[Texto]
Como sus homólogos en la literatura rusa, Vargas Llosa es ante todo un artista "comprometido", como se decía en los años cincuenta en el París que frecuentó. Pero su compromiso, mucho más afín a Camus que a Sartre, no consiente las abstracciones nebulosas ni la fácil y autocomplaciente "corrección política". Menos aún se pasma en el ejercicio narcisista del estilo. Su obra, rica en paradojas y contrastes, espejo de glorias y miserias, es un prodigio de convergencias: tiene la precisión, la armonía y el equilibrio clásico del siglo XVIII, el aliento romántico de las grandes novelas francesas o rusas del XIX y la voluntad (controlada) de experimentación del XX (la influencia admirablemente asimilada de Faulkner, por ejemplo).
Su pensamiento y su persona pública son inseparables del carácter político de sus novelas. La prueba está en su columna quincenal en EL PAÍS y en sus ensayos en las revistas Vuelta y Letras Libres. En el papel de reportero parece un cadete de la libertad. Se mete a menudo en las trincheras del mundo (Bagdad, Gaza, Congo, Haití, Darfur), da su testimonio y nunca ha temido ser impopular. La única voz que cuenta, lo lleve donde lo lleve, es la de su conciencia.
Con su triunfo triunfa la literatura en español (con la que la Academia Sueca ha tenido una deuda impagable). Después de Cela y Octavio Paz, pasaron largos 20 años. El Nobel le fue negado a Borges, y parecía vedado a Vargas Llosa. Al premiarlo, la Academia lo honra y se honra, recobrando el nivel de sus mejores galardonados. También triunfa la literatura latinoamericana y la peruana. El país trágico, profundo y variopinto del Inca Garcilaso, de Poman de Ayala, de Mariátegui y Vallejo, tiene por fin el Nobel que se merece. Y gana España, el hospitalario país que le abrió los brazos en momentos de incomprensión y desdicha.
El Premio llega en el mejor momento para América Latina. Aunque el caudillismo, el militarismo, el redentorismo revolucionario, el populismo, los nacionalismos obtusos, los fanatismos de la raza o la religión y el dogmatismo ideológico siguen presentes, desde hace 20 años el avance de la democracia entre nosotros es continuo. Vargas Llosa ha sido, después de Octavio Paz, su más firme defensor.
Premio al compromiso moral, a nuestra literatura y a nuestra lengua, a España, Perú y Latinoamérica, el Premio a Vargas Llosa tiene otra faceta de verdadera justicia poética. Me refiero al hombre que lo recibe. Quien lo conoce lo reconoce: persona caballerosa y atenta, trabajador incansable y disciplinado, hay en su rostro, detrás de la sonrisa, un atisbo de melancolía frente a la necedad del mundo y la certeza, plena en él, de la inexistencia de otro mundo. Lo que sí existe son los lazos humanos concretos, y existe la familia y la amistad. Por eso su premio debe mucho a su familia: a Patricia, su mujer, a sus hijos y a su numerosa prole de nietos.
Pero lo mejor de este reconocimiento está por venir: sus libros multiplicados como panes y la comunión de los lectores nuevos con dos palabras inseparables: literatura y libertad.
Enrique Krauze es escritor mexicano, director de la revista Letras Libres.
[/Texto]
[Material proporcionado]
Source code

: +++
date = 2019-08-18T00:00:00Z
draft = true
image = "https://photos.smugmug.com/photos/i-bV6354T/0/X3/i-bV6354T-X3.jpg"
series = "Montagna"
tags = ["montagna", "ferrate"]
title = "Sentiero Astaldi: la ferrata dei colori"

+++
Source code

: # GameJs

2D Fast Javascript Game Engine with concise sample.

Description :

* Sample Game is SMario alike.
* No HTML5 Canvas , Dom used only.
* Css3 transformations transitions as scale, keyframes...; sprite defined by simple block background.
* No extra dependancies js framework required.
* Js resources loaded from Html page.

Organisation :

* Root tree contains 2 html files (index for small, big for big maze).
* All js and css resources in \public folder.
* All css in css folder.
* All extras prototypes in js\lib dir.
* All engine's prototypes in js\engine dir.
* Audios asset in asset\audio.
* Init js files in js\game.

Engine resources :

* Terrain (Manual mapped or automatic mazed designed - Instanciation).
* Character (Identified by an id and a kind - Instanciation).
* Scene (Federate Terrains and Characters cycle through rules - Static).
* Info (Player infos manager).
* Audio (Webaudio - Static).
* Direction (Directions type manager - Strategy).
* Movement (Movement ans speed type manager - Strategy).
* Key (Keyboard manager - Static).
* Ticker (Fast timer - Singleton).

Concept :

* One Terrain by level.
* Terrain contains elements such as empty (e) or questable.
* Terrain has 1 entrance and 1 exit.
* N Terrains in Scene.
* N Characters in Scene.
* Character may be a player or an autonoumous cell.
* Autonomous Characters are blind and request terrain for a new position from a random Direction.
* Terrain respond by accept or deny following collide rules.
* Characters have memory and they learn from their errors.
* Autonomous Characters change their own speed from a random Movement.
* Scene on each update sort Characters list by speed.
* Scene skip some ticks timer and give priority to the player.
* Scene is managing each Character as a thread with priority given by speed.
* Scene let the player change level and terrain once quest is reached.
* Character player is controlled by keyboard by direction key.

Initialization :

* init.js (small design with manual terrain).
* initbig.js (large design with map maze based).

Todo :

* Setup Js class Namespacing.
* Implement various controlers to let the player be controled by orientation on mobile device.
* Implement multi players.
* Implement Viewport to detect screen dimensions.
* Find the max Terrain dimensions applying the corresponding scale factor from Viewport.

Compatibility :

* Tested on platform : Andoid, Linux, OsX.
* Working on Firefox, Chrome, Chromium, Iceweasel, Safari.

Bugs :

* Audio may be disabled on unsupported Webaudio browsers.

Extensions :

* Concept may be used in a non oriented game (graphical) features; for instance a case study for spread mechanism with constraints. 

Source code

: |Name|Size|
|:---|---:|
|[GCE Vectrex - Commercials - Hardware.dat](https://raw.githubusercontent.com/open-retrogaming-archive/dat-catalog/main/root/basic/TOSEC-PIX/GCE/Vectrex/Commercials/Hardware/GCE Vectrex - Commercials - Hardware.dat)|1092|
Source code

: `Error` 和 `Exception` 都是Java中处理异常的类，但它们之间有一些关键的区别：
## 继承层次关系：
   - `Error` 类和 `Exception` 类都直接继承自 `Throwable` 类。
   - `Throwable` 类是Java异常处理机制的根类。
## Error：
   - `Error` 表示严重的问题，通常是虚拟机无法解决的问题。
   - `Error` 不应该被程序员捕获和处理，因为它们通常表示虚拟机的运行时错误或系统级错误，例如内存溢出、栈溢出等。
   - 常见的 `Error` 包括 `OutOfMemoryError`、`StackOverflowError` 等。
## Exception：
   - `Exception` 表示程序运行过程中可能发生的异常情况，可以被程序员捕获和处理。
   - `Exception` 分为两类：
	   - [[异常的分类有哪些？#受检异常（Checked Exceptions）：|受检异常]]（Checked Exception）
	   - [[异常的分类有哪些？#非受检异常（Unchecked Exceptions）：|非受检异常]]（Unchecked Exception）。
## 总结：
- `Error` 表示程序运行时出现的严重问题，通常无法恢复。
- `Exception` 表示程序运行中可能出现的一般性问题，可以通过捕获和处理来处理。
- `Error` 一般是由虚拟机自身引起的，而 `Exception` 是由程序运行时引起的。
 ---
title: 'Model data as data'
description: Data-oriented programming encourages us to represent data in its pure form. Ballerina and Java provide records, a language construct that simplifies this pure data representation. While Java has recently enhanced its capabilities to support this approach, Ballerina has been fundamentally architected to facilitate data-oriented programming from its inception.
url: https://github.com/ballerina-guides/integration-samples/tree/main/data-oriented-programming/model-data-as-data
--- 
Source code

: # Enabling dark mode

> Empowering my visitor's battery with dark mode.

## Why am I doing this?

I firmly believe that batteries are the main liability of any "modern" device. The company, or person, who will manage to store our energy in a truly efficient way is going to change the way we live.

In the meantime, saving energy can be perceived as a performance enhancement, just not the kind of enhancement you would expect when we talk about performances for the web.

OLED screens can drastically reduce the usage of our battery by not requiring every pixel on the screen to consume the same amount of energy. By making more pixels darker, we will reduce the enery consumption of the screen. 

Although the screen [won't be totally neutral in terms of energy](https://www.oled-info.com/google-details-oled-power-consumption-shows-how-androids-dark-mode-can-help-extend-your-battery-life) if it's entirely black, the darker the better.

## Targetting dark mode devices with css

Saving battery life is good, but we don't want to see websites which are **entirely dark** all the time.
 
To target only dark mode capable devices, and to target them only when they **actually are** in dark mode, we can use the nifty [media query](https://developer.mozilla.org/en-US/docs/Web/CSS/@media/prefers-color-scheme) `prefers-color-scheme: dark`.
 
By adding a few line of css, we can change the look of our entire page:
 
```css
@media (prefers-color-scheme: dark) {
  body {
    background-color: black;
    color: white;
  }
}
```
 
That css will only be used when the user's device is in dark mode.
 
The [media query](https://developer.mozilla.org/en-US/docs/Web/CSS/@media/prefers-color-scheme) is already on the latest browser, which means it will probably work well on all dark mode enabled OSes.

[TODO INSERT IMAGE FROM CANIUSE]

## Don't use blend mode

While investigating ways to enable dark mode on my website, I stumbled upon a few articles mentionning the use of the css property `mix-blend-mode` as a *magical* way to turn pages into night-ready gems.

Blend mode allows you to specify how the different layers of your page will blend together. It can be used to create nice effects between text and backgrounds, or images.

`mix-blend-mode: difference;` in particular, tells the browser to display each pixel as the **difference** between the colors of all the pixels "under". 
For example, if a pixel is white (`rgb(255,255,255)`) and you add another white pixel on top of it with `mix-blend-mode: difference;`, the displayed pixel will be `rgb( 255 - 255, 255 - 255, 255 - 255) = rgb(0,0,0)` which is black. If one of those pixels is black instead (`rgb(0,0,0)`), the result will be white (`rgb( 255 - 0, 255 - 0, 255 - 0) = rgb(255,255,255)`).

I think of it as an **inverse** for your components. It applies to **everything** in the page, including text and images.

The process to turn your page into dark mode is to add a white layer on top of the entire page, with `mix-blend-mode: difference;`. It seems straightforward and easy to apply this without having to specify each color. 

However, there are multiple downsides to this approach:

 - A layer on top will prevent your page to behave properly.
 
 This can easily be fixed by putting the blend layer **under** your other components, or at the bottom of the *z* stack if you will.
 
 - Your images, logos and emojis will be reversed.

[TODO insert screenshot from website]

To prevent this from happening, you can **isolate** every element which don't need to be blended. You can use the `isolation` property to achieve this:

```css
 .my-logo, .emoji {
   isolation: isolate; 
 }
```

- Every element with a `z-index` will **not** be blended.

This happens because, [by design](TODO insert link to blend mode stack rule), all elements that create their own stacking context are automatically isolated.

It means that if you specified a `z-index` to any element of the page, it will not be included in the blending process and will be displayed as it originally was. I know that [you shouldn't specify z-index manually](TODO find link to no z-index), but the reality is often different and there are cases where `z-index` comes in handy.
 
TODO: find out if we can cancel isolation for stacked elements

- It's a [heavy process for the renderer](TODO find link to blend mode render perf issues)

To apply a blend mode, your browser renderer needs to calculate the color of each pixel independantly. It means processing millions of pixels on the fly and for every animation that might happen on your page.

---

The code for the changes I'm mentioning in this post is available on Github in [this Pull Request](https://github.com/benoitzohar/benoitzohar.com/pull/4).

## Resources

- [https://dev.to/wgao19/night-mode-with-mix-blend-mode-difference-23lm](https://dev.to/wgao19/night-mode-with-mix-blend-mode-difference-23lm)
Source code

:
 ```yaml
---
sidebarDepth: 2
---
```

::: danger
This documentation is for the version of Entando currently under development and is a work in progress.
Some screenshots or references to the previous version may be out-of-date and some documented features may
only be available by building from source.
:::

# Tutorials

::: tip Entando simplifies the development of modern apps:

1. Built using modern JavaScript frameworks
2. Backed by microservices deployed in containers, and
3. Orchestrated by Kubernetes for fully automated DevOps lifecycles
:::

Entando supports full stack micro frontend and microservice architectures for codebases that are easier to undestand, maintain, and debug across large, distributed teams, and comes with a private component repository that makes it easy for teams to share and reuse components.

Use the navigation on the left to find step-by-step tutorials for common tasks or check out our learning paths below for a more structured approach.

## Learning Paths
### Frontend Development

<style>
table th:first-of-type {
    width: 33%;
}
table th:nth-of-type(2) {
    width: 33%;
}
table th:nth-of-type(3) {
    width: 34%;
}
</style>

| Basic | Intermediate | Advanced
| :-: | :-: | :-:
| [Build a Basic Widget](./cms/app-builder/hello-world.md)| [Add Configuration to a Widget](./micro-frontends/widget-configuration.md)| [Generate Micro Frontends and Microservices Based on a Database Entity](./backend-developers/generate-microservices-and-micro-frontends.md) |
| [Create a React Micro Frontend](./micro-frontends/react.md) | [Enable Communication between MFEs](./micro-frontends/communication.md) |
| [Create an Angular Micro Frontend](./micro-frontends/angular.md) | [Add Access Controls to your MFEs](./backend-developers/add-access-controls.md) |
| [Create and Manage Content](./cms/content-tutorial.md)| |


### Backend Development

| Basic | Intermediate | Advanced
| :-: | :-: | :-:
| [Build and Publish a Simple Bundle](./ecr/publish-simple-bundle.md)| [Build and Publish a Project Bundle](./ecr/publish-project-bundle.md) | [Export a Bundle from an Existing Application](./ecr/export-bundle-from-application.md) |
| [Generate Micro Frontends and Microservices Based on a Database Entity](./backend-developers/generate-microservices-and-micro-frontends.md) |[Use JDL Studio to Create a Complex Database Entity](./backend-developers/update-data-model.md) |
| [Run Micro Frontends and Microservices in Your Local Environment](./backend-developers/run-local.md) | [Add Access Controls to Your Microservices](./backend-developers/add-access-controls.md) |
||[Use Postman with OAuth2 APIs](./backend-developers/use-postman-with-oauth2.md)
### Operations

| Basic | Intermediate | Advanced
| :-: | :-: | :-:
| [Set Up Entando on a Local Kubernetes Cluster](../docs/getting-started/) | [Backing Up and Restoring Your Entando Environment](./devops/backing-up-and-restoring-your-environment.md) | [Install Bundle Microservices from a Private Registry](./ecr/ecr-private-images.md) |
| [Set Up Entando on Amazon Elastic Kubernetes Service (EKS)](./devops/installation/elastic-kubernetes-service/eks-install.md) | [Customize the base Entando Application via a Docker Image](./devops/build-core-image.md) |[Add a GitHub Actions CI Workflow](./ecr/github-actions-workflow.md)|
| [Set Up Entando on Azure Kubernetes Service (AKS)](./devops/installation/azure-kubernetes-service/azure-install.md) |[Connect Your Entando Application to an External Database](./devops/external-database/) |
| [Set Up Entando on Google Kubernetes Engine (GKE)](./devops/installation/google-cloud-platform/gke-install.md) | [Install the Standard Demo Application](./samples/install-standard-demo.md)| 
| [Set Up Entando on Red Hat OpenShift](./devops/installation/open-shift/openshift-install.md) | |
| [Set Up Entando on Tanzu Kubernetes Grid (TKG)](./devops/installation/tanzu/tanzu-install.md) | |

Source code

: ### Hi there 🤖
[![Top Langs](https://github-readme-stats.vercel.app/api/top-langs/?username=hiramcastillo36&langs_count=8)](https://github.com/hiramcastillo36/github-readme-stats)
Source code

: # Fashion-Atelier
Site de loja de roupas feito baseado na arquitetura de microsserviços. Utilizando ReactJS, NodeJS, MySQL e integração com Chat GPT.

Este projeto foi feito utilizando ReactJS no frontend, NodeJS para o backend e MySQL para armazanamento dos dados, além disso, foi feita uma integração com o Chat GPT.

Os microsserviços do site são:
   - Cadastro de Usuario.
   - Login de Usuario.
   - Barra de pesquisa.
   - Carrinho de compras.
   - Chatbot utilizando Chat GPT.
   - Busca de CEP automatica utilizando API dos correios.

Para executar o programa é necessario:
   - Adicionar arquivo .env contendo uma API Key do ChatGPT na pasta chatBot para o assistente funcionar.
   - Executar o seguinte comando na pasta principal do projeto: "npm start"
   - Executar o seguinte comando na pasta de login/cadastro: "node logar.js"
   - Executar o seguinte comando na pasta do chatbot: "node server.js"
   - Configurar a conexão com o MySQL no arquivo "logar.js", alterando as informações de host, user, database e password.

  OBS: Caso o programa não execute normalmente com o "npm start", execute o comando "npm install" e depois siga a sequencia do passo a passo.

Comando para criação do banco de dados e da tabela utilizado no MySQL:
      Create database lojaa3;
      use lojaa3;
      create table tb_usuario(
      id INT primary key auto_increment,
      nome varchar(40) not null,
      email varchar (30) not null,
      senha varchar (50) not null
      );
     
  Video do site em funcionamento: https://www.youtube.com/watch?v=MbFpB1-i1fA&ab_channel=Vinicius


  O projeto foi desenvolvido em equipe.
[/Material proporcionado]
■ **Tareas del ejercicio**:
A) Enumera, en el orden en que aparecen, los lugares que el texto sobre Vargas Llosa menciona entre paréntesis como trincheras del mundo.
B) Transcribe el fragmento del texto sobre Vargas Llosa que va desde "Pero lo mejor" hasta "literatura y libertad.", ambos incluidos.

■ **Resultados del ejercicio**:
A) Bagdad, Gaza, Congo, Haití, Darfur

B)
Pero lo mejor de este reconocimiento está por venir: sus libros multiplicados como panes y la comunión de los lectores nuevos con dos palabras inseparables: literatura y libertad.